Launched in November 2015, Valiant Finance is a comparison website which compares and matches business loans, debtor finance and equipment finance to small businesses. 

But unlike other comparison websites which largely focus on home loans or personal lending, Valiant co-founder Alex Molloy said it fills a gap in the complex business lending space.

“[Small businesses] can go to their business banker – who they might have had three of in the last two years – who will ask them if they have residential security and then say they can’t help them if they don’t,” Molloy told Australian Broker

“They could go to their broker or accountant who definitely have their best interests at heart but often don’t have access to or accreditation with the huge amount of online lenders. Then they go online and start searching themselves for online lending solutions. 

“However, they will typically go to the loudest marketing voice with the largest margins on that platform and pay unreasonable interest rates, even though they might have a very healthy business.”

According to Molloy, brokers are its most important resource in helping small businesses gain access to credit. As such, it aims to be a toolkit for brokers to tackle the commercial lending market.  

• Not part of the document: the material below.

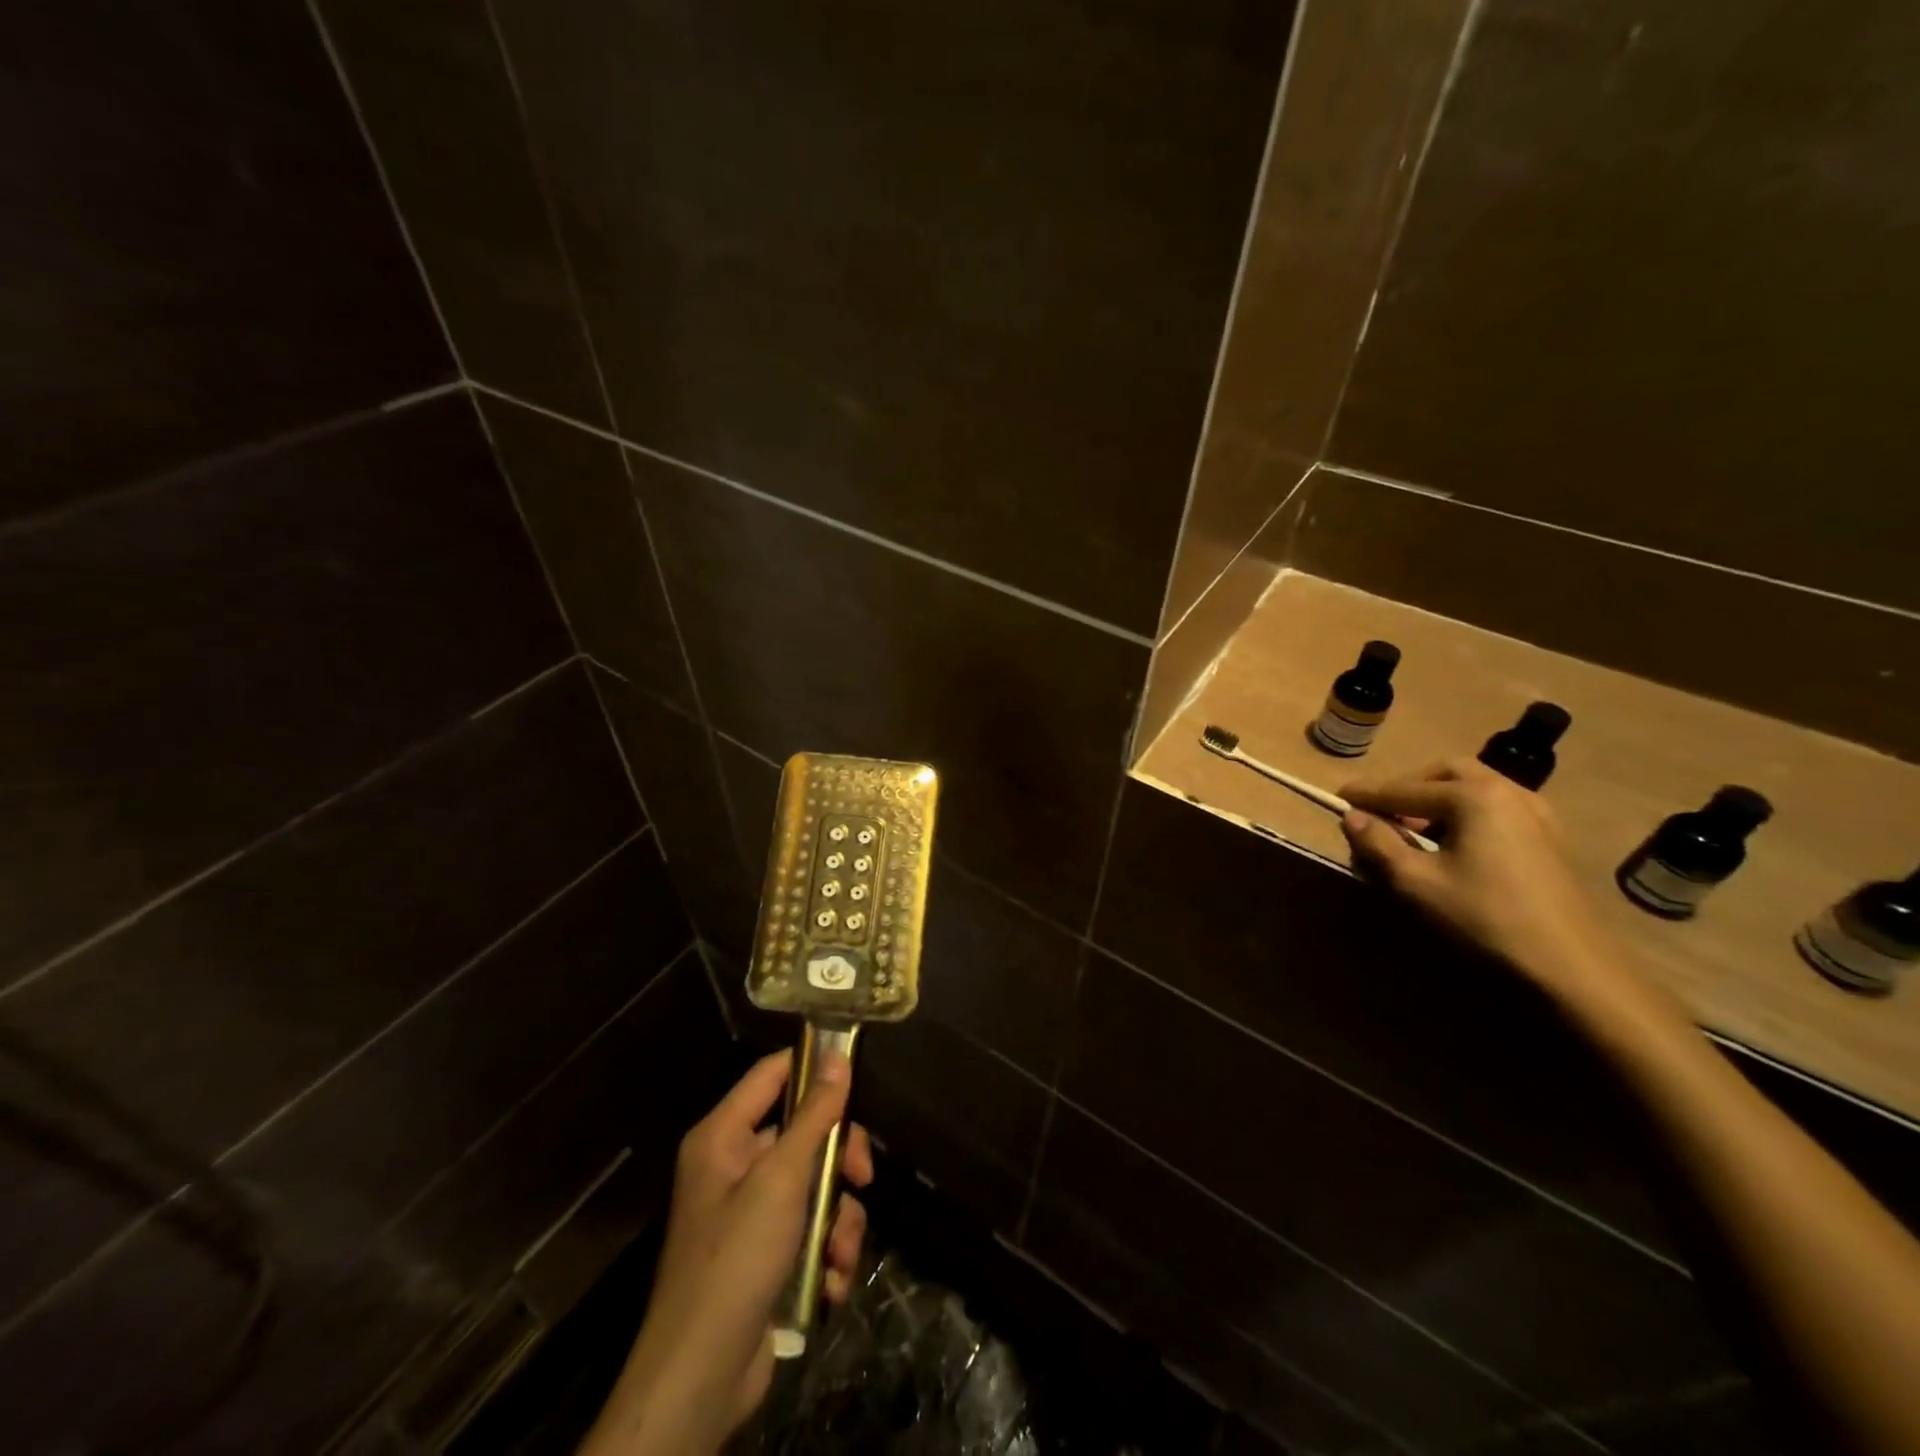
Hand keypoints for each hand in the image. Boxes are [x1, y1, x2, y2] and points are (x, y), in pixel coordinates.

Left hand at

“We see brokers and accountants as the most important way of dealing with our customers. The reason is the online space is incredibly cluttered. From what we know, about 70% of small businesses have an accountant or a broker, so these are huge influences when they are thinking about credit,” he told Australian Broker.

“They are huge influences who might not have the toolkit to be able to tackle that space, so rather than getting small business to a point where they have their bank say no before they talk to their broker or go online, we want to get in at the start of that process when they are talking to their broker.”

Brokers can choose to work with Valiant in two ways, depending on how involved they would like to be. They can use Valiant as a resource and accreditation or they can refer small businesses clients to Valiant.

“For a lot of brokers currently, with those 26 lenders [on our site], they might be accredited on an adhoc basis with one or two of them. This means they actually have no way of getting commission out of a transaction that they might refer to the other 24,” Molloy said. 

“So brokers can use us as a tool where they do the legwork but they might use our accreditation and quick-matching technology to use a lender they might not have a relationship with. 

“We are happy to operate anywhere in that spectrum where we do the full service or we are used as essentially accreditation and a matching tool.”

A proportion of the commission Valiant receives from settling a loan through its platform will be given back to the broker.

Most importantly, Molloy said, Valiant wants to help brokers, not compete with them. 

“We aren’t interested in disrupting their relationship with their client. Obviously brokerages are incredibly relationship-based businesses. We are very keen to iterate to the market and make clear that when brokers come and deal with us, we never get in contact with the client without their permission and we never market to the client. If the client comes back to us directly, we will continue to treat them as attached to that broker,” he told Australian Broker.